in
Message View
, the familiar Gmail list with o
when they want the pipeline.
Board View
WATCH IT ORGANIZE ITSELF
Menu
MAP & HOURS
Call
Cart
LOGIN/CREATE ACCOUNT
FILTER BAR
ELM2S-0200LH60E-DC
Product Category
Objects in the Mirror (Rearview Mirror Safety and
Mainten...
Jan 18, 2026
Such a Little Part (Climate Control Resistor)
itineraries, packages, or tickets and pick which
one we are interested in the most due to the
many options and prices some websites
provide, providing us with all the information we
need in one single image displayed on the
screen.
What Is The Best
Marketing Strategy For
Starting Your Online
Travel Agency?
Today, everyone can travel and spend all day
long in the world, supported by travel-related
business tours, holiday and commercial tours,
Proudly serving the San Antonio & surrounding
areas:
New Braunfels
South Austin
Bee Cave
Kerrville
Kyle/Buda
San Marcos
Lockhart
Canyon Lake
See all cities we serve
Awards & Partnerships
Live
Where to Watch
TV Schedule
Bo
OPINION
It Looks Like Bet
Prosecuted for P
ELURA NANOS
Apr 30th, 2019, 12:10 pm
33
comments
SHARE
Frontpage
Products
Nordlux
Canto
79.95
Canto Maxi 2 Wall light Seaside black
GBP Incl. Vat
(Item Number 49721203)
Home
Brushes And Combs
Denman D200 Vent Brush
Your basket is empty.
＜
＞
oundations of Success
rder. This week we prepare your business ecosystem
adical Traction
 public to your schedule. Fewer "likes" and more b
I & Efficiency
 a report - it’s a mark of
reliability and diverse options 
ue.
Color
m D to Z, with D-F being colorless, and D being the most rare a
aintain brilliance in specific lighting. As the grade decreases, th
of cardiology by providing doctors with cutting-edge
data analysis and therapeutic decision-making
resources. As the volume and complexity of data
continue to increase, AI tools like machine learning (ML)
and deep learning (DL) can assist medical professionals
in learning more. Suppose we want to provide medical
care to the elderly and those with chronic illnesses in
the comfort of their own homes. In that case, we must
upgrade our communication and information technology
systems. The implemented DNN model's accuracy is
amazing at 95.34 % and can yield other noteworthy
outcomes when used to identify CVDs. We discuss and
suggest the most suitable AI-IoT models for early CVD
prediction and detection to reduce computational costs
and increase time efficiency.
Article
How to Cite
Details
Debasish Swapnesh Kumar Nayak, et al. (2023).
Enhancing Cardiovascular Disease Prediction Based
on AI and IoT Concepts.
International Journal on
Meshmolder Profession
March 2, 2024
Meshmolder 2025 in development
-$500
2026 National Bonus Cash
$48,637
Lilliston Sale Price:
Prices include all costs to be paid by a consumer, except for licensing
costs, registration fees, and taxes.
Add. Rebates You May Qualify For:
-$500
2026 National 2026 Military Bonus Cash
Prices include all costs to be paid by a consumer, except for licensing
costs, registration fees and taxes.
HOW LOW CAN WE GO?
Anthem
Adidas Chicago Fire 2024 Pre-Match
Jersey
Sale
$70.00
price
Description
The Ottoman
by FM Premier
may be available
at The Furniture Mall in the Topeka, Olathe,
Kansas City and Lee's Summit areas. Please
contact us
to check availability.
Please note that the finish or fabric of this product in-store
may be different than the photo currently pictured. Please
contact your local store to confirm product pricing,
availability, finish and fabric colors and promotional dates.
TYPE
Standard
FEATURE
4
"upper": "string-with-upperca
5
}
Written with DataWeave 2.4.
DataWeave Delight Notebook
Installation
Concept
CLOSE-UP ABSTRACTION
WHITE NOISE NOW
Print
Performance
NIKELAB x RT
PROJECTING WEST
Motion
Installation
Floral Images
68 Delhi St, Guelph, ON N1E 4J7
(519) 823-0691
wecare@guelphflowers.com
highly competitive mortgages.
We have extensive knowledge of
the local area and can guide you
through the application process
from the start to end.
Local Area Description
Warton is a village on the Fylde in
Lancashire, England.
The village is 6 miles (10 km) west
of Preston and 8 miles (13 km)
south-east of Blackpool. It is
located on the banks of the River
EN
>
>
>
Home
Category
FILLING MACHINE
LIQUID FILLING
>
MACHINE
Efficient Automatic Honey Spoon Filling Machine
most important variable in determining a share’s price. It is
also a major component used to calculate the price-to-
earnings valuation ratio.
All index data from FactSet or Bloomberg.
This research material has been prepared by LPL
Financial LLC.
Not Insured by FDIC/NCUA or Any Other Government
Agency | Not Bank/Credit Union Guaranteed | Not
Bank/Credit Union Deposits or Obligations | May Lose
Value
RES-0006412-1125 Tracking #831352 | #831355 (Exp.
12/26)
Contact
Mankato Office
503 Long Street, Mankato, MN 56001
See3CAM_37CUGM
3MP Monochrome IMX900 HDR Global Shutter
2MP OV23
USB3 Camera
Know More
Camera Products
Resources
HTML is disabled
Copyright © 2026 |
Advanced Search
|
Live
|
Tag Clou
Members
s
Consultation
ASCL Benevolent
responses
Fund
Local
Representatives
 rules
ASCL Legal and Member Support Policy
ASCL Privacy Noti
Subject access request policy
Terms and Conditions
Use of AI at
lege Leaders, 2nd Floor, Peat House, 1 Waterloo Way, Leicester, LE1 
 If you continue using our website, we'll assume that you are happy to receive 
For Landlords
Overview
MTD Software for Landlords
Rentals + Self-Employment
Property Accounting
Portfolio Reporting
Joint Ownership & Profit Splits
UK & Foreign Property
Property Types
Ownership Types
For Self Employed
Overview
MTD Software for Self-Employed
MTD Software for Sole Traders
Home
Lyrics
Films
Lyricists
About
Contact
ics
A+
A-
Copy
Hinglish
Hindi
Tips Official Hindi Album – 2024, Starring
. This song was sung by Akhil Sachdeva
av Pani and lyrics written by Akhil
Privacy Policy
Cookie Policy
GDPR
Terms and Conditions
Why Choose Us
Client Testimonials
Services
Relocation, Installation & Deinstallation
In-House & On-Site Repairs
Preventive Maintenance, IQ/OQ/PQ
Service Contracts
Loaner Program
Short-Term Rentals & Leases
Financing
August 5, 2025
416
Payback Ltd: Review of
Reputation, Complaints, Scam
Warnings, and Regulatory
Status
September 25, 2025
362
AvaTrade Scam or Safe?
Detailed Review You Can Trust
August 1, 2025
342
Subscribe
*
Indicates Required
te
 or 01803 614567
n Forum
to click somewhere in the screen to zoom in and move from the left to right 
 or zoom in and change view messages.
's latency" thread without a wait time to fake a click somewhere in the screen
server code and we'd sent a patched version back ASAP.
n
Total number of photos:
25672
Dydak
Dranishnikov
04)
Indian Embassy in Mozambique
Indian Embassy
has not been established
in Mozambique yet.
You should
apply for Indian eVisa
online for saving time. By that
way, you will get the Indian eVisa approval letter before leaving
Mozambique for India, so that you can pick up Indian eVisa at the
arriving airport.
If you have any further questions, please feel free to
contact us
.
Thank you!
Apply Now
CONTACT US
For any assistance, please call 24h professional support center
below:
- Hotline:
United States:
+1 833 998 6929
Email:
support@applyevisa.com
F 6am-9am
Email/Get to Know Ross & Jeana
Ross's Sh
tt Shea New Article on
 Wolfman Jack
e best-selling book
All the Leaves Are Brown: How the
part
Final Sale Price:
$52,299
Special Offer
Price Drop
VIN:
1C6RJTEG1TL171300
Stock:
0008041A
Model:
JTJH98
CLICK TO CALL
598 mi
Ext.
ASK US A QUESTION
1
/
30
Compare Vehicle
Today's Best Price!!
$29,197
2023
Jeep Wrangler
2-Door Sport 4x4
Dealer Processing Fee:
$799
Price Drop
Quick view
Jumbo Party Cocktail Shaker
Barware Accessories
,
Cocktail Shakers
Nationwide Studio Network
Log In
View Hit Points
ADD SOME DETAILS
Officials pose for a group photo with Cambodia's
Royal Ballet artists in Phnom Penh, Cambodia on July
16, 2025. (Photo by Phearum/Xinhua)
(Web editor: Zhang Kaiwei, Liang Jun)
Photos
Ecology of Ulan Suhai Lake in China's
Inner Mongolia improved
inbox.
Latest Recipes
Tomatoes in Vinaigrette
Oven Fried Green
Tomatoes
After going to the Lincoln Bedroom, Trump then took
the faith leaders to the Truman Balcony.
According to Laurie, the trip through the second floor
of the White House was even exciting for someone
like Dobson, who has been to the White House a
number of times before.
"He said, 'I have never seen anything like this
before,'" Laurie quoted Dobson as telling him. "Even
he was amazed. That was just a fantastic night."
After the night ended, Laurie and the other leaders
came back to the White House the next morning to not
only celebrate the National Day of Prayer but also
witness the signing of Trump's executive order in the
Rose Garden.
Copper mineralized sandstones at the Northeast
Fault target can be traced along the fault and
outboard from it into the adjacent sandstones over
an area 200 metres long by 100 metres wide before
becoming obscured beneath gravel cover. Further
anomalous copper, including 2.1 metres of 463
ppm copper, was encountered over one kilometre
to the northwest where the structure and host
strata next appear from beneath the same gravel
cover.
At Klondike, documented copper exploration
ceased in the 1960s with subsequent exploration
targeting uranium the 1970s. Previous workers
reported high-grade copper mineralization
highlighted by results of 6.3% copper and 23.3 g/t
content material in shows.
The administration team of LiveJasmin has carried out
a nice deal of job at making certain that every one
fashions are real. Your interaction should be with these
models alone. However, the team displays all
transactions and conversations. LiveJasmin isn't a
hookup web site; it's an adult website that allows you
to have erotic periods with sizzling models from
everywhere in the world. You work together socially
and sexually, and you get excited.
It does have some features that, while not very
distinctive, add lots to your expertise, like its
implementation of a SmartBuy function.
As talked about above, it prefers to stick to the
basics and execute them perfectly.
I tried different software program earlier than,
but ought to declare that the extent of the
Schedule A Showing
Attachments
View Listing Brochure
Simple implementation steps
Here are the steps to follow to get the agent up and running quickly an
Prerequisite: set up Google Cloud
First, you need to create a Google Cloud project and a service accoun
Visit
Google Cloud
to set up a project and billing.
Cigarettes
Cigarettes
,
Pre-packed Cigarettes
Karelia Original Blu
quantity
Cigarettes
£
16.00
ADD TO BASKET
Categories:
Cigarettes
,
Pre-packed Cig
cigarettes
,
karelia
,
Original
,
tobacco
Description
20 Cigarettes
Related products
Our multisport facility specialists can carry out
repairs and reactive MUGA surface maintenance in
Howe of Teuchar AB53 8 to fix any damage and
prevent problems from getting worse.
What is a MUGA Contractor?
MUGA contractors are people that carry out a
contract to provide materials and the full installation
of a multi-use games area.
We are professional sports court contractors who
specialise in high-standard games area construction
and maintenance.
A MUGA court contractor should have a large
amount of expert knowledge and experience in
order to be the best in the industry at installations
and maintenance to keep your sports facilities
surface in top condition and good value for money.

Action item => Rename "Cart" to "Bag" in the material, starting at the beginning and ending with the line that contains "many options and prices some websites". Keep everything else as it is.

The completed task =>
in
Message View
, the familiar Gmail list with o
when they want the pipeline.
Board View
WATCH IT ORGANIZE ITSELF
Menu
MAP & HOURS
Call
Bag
LOGIN/CREATE ACCOUNT
FILTER BAR
ELM2S-0200LH60E-DC
Product Category
Objects in the Mirror (Rearview Mirror Safety and
Mainten...
Jan 18, 2026
Such a Little Part (Climate Control Resistor)
itineraries, packages, or tickets and pick which
one we are interested in the most due to the
many options and prices some websites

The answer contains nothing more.